Queering Outer Space

     This is not a pithy title, but what anthropology professor graduate student Michael P. Oman-Reagan state’s he is trying to do.

“However, from at least the 1970s, some space scientists have challenged this trajectory of resource extraction, neo-colonialism, and reproduction of earthly political economies with alternative visions of the future. Today’s ‘visionary’ space scientists imagine space exploration as a source of transformative solutions to earthly problems such as climate change, economic inequality, conflict, and food insecurity.

“Elsewhere I’m doing research on all of this as a PhD student in anthropology, but here I want to argue that we must go even further than academically interrogating the military and corporate narratives of space ‘exploration’ and ‘colonization.’ We must water, fertilize,and tend the seeds of alternative visions of possible futures in space, not only seeking solutions to earthly problems which are trendy at the moment, but actively queering outer space and challenging the future to be even more queer.”

     Like a typical leftist, Oman-Reagan deplores “neutrality” in science and how “expression” of ones non-Whiteness, Queerness, or femaleness!

“If expressions of personal identity are seen as running counter to ‘scientific neutrality,’ and are marginalized within science because of that — we have only to look to the history of science to see how un-neutral this normative notion of neutrality is. And how counterproductive this is for science and creativity (e.g., Kuhn on paradigms and scientific revolutions), and for honoring, respecting, and learning from indigenous knowledge and wisdom about the Earth and about space.”

     Heck, apparently we need to de-colonize Mars and concomitantly #OccupyMars!

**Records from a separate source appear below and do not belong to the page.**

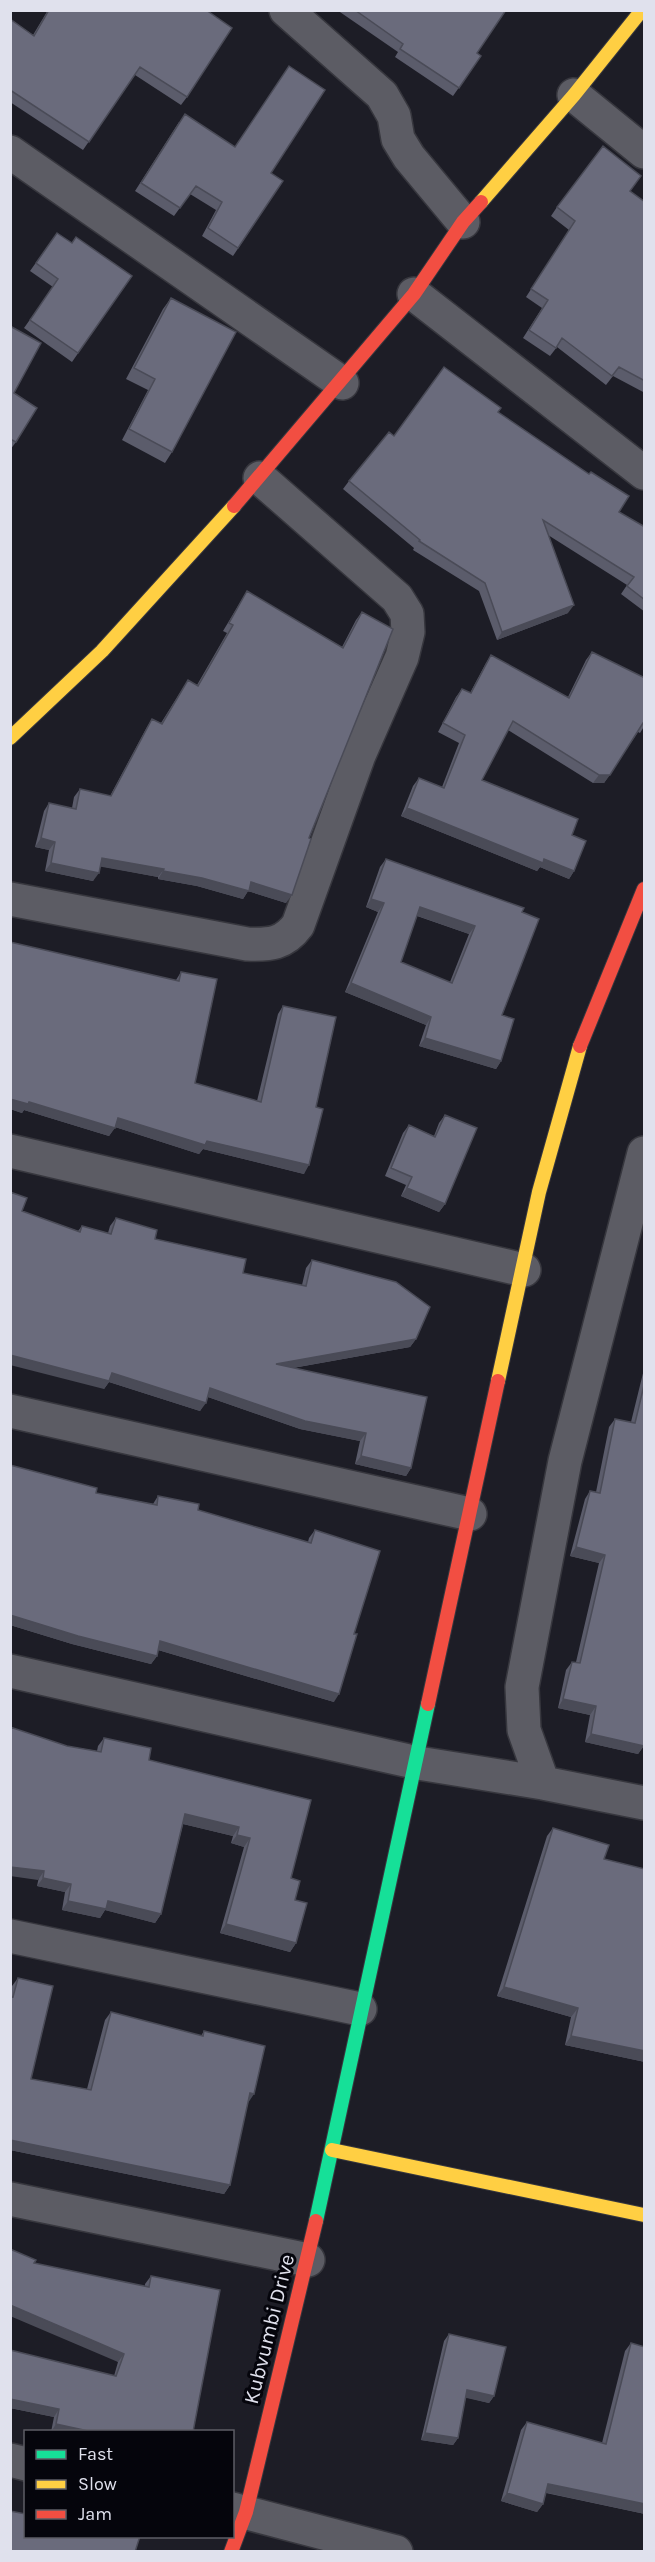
<svg xmlns="http://www.w3.org/2000/svg" width="655" height="2562" viewBox="0 0 655 2562" font-family="Karla,sans-serif">
<style>
.lines{fill:none;stroke-linecap:round;stroke-linejoin:round}
.street-casing{stroke:#37373e;stroke-width:36}
.fast-casing{stroke:#37373e;stroke-width:16}
.slow-casing{stroke:#37373e;stroke-width:16}
.jam-casing{stroke:#37373e;stroke-width:16}
.street{stroke:#5c5c64;stroke-width:33}
.fast{stroke:#16e098;stroke-width:14}
.slow{stroke:#ffcf43;stroke-width:14}
.jam{stroke:#f24e42;stroke-width:14}
.wall{fill:#5b5c6b;fill-rule:evenodd}
.shaded-wall{fill:#4a4b57}
.building{fill:#6a6b7c;stroke:#4a4b57;stroke-width:1.5;fill-rule:evenodd}
.labels{text-anchor:middle;stroke-width:6;stroke-linejoin:round;paint-order:stroke}
.street-label{font-size:21px;fill:#e0e1ed;stroke:#05050c}
</style>
<rect width="100%" height="100%" fill="#1d1d26"/>
<g class="lines">
<g class="street-casing">
<path id="street" d="M286,10L382,95L394,116L398,139L409,157L463,222
M574,95L644,152
M10,152L342,383
M414,294L644,473
M10,899L247,944C270,945 284,944 298,925L359,755L402,657L408,632L407,614L397,598L260,478
M10,1151L524,1270
M10,1411L470,1514
M10,1671L418,1763L543,1783L644,1803
M543,1783L524,1730L522,1687L565,1461L644,1153
M10,1936L360,2009
M10,2199L308,2260
M10,2460L26,2464
M232,2509L396,2552"/>
</g>
<g class="fast-casing">
<path id="fast" d="M316,2221L428,1704"/>
</g>
<g class="slow-casing">
<path id="slow" d="M481,202L574,95L642,10
M10,738L102,651L234,506
M498,1381L539,1192L580,1046
M332,2150L644,2215"/>
</g>
<g class="jam-casing">
<path id="jam" d="M234,506L414,294L463,222L481,202
M580,1046L644,889
M428,1704L498,1381
M231,2552L246,2512L316,2221"/>
</g>
<use href="#street" class="street"/>
<use href="#fast" class="fast"/>
<use href="#slow" class="slow"/>
<use href="#jam" class="jam"/>
</g>
<path class="wall" d="M48,10H206L187,97L181,105L135,75L83,150L10,102V19L33,35Z
M337,10H506L477,53L481,56L453,96L395,57L398,52Z
M179,122L271,173L283,181L233,256L202,236L216,210L190,194L174,216L135,191Z
M630,191L645,202V393L613,376L606,385L557,347L550,356L523,338L542,308L526,297L569,230L551,216L557,207Z
M57,233L72,243L132,276L72,362L24,328L53,287L30,271Z
M171,298L172,452L165,463L122,440L148,390L126,379L163,309Z
M10,326L16,442L10,450Z
M498,412L619,512L645,527V612L621,594L627,585L548,535L568,613L497,640L479,591L413,550L414,548L343,489L349,481L394,436Z
M247,591L342,647L356,620L362,612L309,838L286,903L248,891L243,899L197,886L158,879V877L100,866L93,881L45,871L49,850L35,847L44,811L49,803L72,808L74,797L80,789L110,796L147,727L152,719L161,723L188,680L197,685L227,633L223,631Z
M592,652L645,678V725L640,733L638,732L604,783H593L508,730L482,780L572,835L574,871L569,879L540,867L537,871L401,816L413,786L419,778L442,787L459,743L438,732L456,697L462,689L470,693L486,663L491,655L568,697L586,660Z
M386,859L522,912L502,1015L501,1061L496,1069L419,1046L426,1025L345,992L378,912L366,907L380,867ZM417,916L469,934L450,982L401,962Z
M181,972L195,1083L257,1101L278,1014L283,1006L316,1107L304,1174L203,1149L199,1154L115,1127L109,1136L24,1110L22,1113L10,1109L176,980Z
M445,1115V1204L439,1212L401,1196L406,1185L385,1176L403,1133L409,1125L434,1136L439,1123Z
M22,1211L78,1231L82,1226L108,1233L110,1226L116,1218L155,1239L243,1273L302,1285L306,1268L312,1260L416,1339L410,1347L293,1368L411,1468L406,1476L355,1464L360,1441L300,1429L208,1397L200,1411L109,1382L104,1389Z
M645,1365V1744L638,1754L585,1742L590,1715L558,1708L566,1670L572,1662H576L599,1563L570,1556L585,1499L590,1491L596,1492L609,1427L615,1419L631,1422Z
M10,1465L96,1493L153,1504L158,1496L198,1510L308,1542L309,1538L315,1530L334,1702L158,1650L157,1656L151,1664L72,1644L10,1625Z
M104,1738L149,1760L311,1800L291,1878L295,1900L296,1943L290,1952L220,1933L244,1847L231,1843L233,1836L183,1824L161,1914L155,1923L105,1910L100,1918L62,1910L65,1892L37,1886L67,1746L97,1751L98,1746Z
M553,1828L604,1859L645,2062L565,2045L571,2017L497,1996L547,1836Z
M18,1978L31,2079L87,2089L105,2020L111,2012L201,2036L204,2031L248,2102L230,2185L224,2194L10,2150V1991L12,1986Z
M34,2263L145,2287V2284L151,2276L193,2432H51L54,2417L10,2408V2350L114,2376L118,2362Z
M449,2334L494,2396L489,2403L465,2397L458,2438L453,2445L421,2440L444,2341Z
M631,2343L645,2514L546,2493L543,2504L537,2512L501,2501L521,2430L527,2422L602,2443L625,2351Z"/>
<path class="shaded-wall" d="M574,605L568,613L497,640L502,632Z
M599,775H610L604,783H593Z
M407,808L544,859L574,871L569,879L540,867L537,871L401,816Z
M41,838L55,842L49,850L35,847Z
M102,858L164,869L158,877L97,866Z
M51,863L99,873L93,881L45,871Z
M163,871L251,882L292,895L286,903L248,891L243,899L197,886L158,879Z
M371,899L384,903L378,912L366,907Z
M420,907L475,926L469,934L415,915Z
M351,983L431,1017L426,1025L345,992Z
M425,1038L501,1061L496,1069L419,1046Z
M10,1099L29,1102L115,1128L109,1136L24,1110L22,1113L10,1109Z
M118,1118L309,1165L304,1174L203,1149L199,1154L112,1126Z
M407,1188L445,1204L439,1212L401,1196Z
M416,1339L410,1347L270,1372L276,1364Z
M10,1355L112,1373L206,1403L200,1411L109,1382L104,1389L10,1365Z
M210,1388L366,1433L360,1441L300,1429L205,1396Z
M361,1456L411,1468L406,1476L355,1464Z
M576,1547L605,1555L599,1563L570,1556Z
M10,1615L157,1656L151,1664L72,1644L10,1625Z
M160,1641L339,1694L334,1702L155,1649Z
M563,1699L596,1706L590,1715L558,1708Z
M591,1734L644,1746L638,1754L585,1742Z
M185,1814L239,1827L233,1836L179,1823Z
M237,1835L250,1838L244,1847L231,1843Z
M10,1867L44,1871L38,1880L10,1876Z
M43,1878L71,1884L65,1892L37,1886Z
M68,1901H108L161,1914L155,1923L105,1910L100,1918L62,1910Z
M226,1924L296,1943L290,1952L220,1933Z
M504,1987L578,2008L571,2017L497,1996Z
M571,2036L645,2051V2062L565,2045Z
M250,2093L254,2094L248,2103Z
M10,2140L230,2185L224,2194L10,2150Z
M10,2305L124,2354L118,2362L10,2316Z
M467,2390L494,2396L489,2403L462,2397Z
M10,2399L59,2409L54,2417L10,2408Z
M56,2424L93,2432H51Z
M425,2433L458,2438L453,2445L421,2440Z
M548,2484L645,2504V2514L543,2492Z
M507,2493L543,2504L537,2512L501,2501Z"/>
<path class="building" d="M49,10H206L232,28L187,97L140,67L89,142L10,90V19L34,36Z
M355,10H506L477,53L481,56L459,88L400,49L403,44Z
M289,66L325,90L271,173L283,181L238,248L208,228L222,202L196,186L180,208L141,183L185,114L235,147Z
M603,146L641,176L630,191L645,202V381L619,367L612,376L562,338L556,348L529,330L548,300L531,289L575,221L557,207Z
M57,233L72,243L76,237L132,276L78,353L30,320L58,279L36,263Z
M171,298L236,332L172,452L129,429L155,379L134,368Z
M10,326L41,343L14,393L37,408L16,442L10,439Z
M444,367L501,408L498,412L589,474L591,472L629,496L619,512L645,527V600L627,586L634,577L543,520L574,605L502,632L485,583L419,541L420,540L349,481L389,432L394,436Z
M247,591L343,648L362,612L393,629L309,838L311,839L308,848L292,895L251,882L249,891L202,878L163,871L164,869L102,858L99,873L51,863L55,842L41,838L49,803L76,809L80,789L111,796L152,719L162,724L188,680L198,686L233,625L229,623Z
M592,652L645,678V724L643,723L610,775H599L513,721L482,780L578,819L572,835L586,841L574,871L544,859L543,863L407,808L419,778L444,788L465,735L443,723L462,689L471,693L491,655L569,698Z
M386,859L524,908L522,912L539,919L502,1015L514,1019L501,1061L425,1038L431,1017L351,983L384,903L371,899ZM420,907L475,926L452,983L401,962Z
M10,942L179,981L181,972L217,979L195,1083L261,1102L283,1006L336,1017L316,1107L323,1109L309,1165L207,1141L205,1145L118,1118L115,1128L29,1102L28,1104L10,1099Z
M445,1115L477,1128L445,1204L407,1188L412,1177L391,1168L409,1125L435,1137Z
M10,1192L27,1198L22,1211L80,1232L82,1226L111,1234L116,1218L157,1230L155,1239L246,1259L243,1273L306,1286L312,1260L396,1282L430,1307L416,1339L276,1364L427,1397L411,1468L361,1456L366,1433L305,1421L210,1388L206,1403L112,1373L109,1381L10,1355Z
M645,1381V1744L644,1746L591,1734L596,1706L563,1699L572,1662L580,1663L605,1555L576,1547L590,1491L600,1493L615,1419L635,1423Z
M10,1465L97,1488L96,1493L157,1505L158,1496L199,1504L198,1510L311,1543L315,1530L380,1551L354,1634H357L339,1694L160,1641L157,1656L78,1636L10,1615Z
M10,1727L67,1746L101,1752L104,1738L151,1748L149,1760L311,1800L291,1878L300,1881L295,1900L307,1903L296,1943L226,1924L250,1838L237,1835L239,1827L185,1814L161,1914L108,1901L106,1909L68,1901L71,1884L43,1878L44,1871L10,1867Z
M553,1828L609,1845L604,1859L645,1869V2051L571,2036L578,2008L504,1987Z
M18,1978L53,1986L31,2079L91,2090L111,2012L203,2036L204,2031L265,2046L254,2094L250,2093L230,2185L10,2140V1996L13,1997Z
M10,2249L36,2260L34,2263L149,2287L151,2276L220,2290L193,2432H93L56,2424L59,2409L10,2399V2350L116,2376L124,2354L10,2305Z
M449,2334L506,2347L494,2396L467,2390L458,2438L425,2433Z
M631,2343L645,2347V2504L548,2484L543,2504L507,2493L527,2422L606,2444Z
M10,2511L26,2514V2536H140L135,2552H10Z"/>
<g class="labels">
<g class="street-label">
<text transform="translate(269 2329) rotate(-76)" y="7">Kubvumbi Drive</text>
</g>
</g>
<rect width="655" height="2562" fill="none" stroke="#e0e1ed" stroke-width="24"/>
<rect x="24" y="2430" width="210" height="108" fill="#05050c" stroke="#5d5d66" stroke-width="1.5"/>
<rect x="36" y="2450" width="30" height="9" fill="#16e098" stroke="#5d5d66" stroke-width="1.5"/>
<text x="78" y="2460" font-size="18" fill="#e0e1ed">Fast</text>
<rect x="36" y="2480" width="30" height="9" fill="#ffcf43" stroke="#5d5d66" stroke-width="1.5"/>
<text x="78" y="2490" font-size="18" fill="#e0e1ed">Slow</text>
<rect x="36" y="2510" width="30" height="9" fill="#f24e42" stroke="#5d5d66" stroke-width="1.5"/>
<text x="78" y="2520" font-size="18" fill="#e0e1ed">Jam</text>
</svg>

“When NASA received a signal from the Voyager 1 spacecraft in 2012, they called it ‘the sound of interstellar space’ and marked the data as the moment human exploration crossed into the ‘space between stars’ (NASA JPL n.d.). And while science and technology take us to the edges of the solar system and beyond, venture capital is planning how they can terraform new worlds — a neoliberal, capitalist project which has, of course, already stolen the phrase ‘Occupy.’ In response, we need to pre-emptively Occupy Mars while taking one of the many important lessons offered by indigenous people to the Occupy movement, and de-colonize Mars in the process. Which means injecting all of our queer and indigenous selves into the discussions about ‘settling’ and ‘colonizing’ Mars, into these plans to fundamentally change the surface of another planet, to reproduce Earth there.”

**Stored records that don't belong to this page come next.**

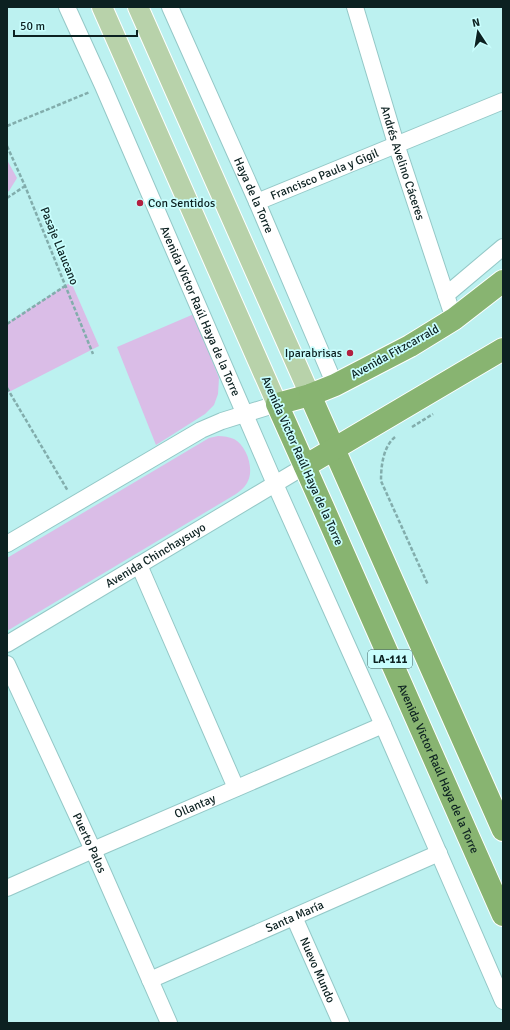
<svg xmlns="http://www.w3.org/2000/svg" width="510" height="1030" font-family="Signika,sans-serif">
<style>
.green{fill:#dabde7}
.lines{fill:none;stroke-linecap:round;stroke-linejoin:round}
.minor-casing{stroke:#94c8c7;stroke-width:18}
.major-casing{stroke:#fff;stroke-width:22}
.highway-casing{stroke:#fff;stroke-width:24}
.path{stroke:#82adac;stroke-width:2.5;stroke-dasharray:4 2;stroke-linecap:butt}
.minor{stroke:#fff;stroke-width:16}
.major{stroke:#b8d2aa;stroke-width:20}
.highway{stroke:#88b471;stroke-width:22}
.poi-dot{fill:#b22040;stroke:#c9fefd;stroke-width:1.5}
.labels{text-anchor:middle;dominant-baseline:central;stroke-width:3.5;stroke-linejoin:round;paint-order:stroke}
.shield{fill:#c9fefd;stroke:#456363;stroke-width:1}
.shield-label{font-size:11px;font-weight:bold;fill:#0c2121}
.street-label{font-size:12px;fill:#0c2121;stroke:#c9fefd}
.poi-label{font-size:12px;fill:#0c2121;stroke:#c9fefd;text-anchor:start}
</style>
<rect width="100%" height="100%" fill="#bcf1f0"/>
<path class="green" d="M7 160 17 178 9 191 7 192Z
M71 282 99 346 7 393V323Z
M194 314 219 378 218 394 214 405 205 414 156 445 117 347Z
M218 436C224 436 229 437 234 439 247 446 255 470 247 483 244 488 240 491 236 494L7 631V558L209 438Z"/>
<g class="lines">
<g class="minor-casing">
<g id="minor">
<path id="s1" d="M67 7 103 86 275 484 383 725 503 1001"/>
<path id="s2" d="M170 7 257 202 335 385"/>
<path id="s3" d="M355 7 396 144 454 319"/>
<path id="s4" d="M257 202 503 101"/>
<path d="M446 295 503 247"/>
<path d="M7 544 201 430 222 421 277 404"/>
<path d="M139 565 236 788"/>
<path id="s5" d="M7 644 305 466"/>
<path id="s6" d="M7 664 93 850 169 1023"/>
<path id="s7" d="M7 888 93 850 383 725"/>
<path id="s8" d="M294 917 341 1023"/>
<path id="s9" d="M150 980 439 853"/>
</g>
</g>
<g class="major-casing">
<path id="major" d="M102 7 277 404
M138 7 310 395"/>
</g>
<g class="highway-casing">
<g id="highway">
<path id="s10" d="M503 281 454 319 410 346 335 385 310 395 277 404 323 507 503 915"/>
<path d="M310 395 503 830"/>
<path d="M305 466 503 349"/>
</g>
</g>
<path class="path" d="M7 126 90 92
M7 146 25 186 93 354
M7 198 25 186
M7 324 65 286
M7 388 68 491
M412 427 433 414
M395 437C383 447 381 466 381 481L428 585"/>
<use href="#minor" class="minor"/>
<use href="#major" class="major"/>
<use href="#highway" class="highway"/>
</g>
<g class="poi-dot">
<circle cx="140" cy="203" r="4"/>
<circle cx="350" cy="353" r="4"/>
</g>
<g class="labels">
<rect class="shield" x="368" y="650" width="44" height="18" rx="3"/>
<g class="shield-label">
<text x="390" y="659">LA-111</text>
</g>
<g class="street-label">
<text stroke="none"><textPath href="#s3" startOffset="163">Andrés Avelino Cáceres</textPath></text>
<text stroke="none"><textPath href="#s4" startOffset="73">Francisco Paula y Gigil</textPath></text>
<text stroke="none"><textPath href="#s2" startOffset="206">Haya de la Torre</textPath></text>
<text transform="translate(59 246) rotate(68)">Pasaje Llaucano</text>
<text stroke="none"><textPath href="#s1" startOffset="332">Avenida Víctor Raúl Haya de la Torre</textPath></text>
<text transform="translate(395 352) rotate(-29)">Avenida Fitzcarrald</text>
<text transform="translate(302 461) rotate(66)">Avenida Victor Raúl Haya de la Torre</text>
<text stroke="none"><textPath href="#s5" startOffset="173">Avenida Chinchaysuyo</textPath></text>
<text stroke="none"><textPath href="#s10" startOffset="658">Avenida Victor Raúl Haya de la Torre</textPath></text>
<text stroke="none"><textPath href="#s7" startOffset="205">Ollantay</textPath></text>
<text stroke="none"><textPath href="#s6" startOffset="197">Puerto Palos</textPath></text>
<text stroke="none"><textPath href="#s9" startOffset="158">Santa María</textPath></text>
<text stroke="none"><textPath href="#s8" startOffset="58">Nuevo Mundo</textPath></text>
</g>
<g class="poi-label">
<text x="148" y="203">Con Sentidos</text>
<text x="342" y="353" text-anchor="end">Iparabrisas</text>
</g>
</g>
<rect width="510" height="1030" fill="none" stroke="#0c2121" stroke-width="16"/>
<g transform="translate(478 32) rotate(348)" stroke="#c9fefd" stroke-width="3" paint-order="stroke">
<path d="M0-3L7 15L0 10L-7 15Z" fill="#0c2121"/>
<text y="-6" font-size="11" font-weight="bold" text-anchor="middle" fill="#0c2121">N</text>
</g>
<path d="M14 30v6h123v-6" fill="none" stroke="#0c2121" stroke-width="2"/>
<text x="20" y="30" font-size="12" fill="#0c2121" stroke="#c9fefd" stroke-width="3" paint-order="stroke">50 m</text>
</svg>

     And what about those poor oppressed aliens!!1!  After all, if they give you an anal probe, intersection critical studies declare that it’s all your fault you Earth-normative oppressor!

“I realize this is supposed to be a light-hearted poster and it’s ‘all in good fun’ — so even writing this critique makes me sound like I’m absolutely no fun. Quite the opposite, I think that poster is no fun! Why couldn’t it depict other life? Like multi-gendered whale-cats dancing instead? Or humans who don’t look like these two? Or something else, anything else — anything otherwise. Where is the imagination? Is this transposition of earthly aristocrats into space the best we can do? It’s more evidence that we need queer visions of life elsewhere, of exoplanets, of alien worlds. We need more of what Haraway, drawing on Marleen Barr, calls ‘speculative fabulation.'”

     Yup, even Sad Puppies were invoked:

“Science fiction is a ‘repository of modifiable futures’ not only in science but also in society. Sci-Fi has been a site of racism, sexism, and xenophobia, as often as it has been the site of imagining better worlds and liberation. The recent battle over the Hugo awards demonstrates the lengths that some will go to to protect their visions of hostile, racist, misogynist, anti-queer, normative futures.”

     Remind me again why we fund this type of “academia” again?